Return each entry below word for word, leaving out any image.

## SUPPLIED RECORDS

▬▬▬

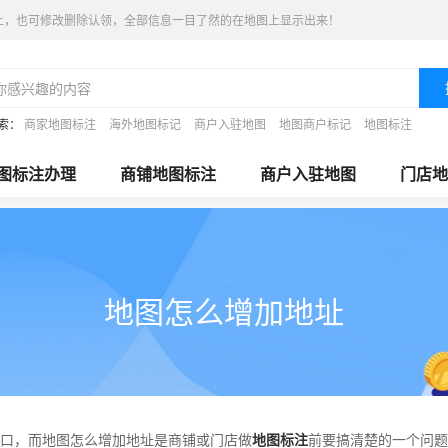
上，也可修改删除认领，全部信息一目了然的在地图上显示出来！
索：
商家地图标注
海外地图标记
商户入驻地图
地图商户标记
地图标注
图标注办理
商铺地图标注
商户入驻地图
门店地
地图怎么增加地址
口，而地图怎么增加地址是商铺或门店做
地图标注
前要搞清楚的一个问题。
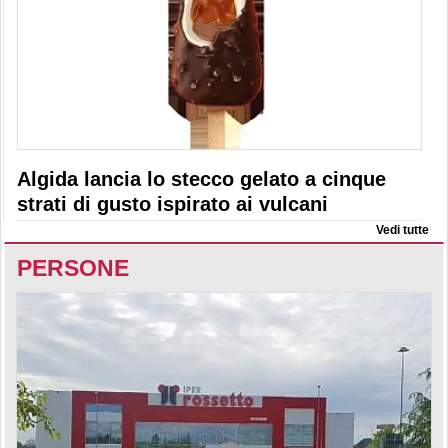
Algida lancia lo stecco gelato a cinque
strati di gusto ispirato ai vulcani
Vedi tutte
PERSONE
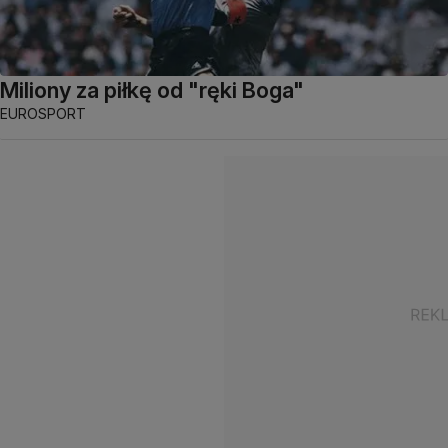
Miliony za piłkę od "ręki Boga"
EUROSPORT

▬▬▬

## WORKED SOLUTION
上，也可修改删除认领，全部信息一目了然的在地图上显示出来！
索：
商家地图标注
海外地图标记
商户入驻地图
地图商户标记
地图标注
图标注办理
商铺地图标注
商户入驻地图
门店地
地图怎么增加地址
口，而地图怎么增加地址是商铺或门店做
地图标注
前要搞清楚的一个问题。
Algida lancia lo stecco gelato a cinque
strati di gusto ispirato ai vulcani
Vedi tutte
PERSONE
Miliony za piłkę od "ręki Boga"
EUROSPORT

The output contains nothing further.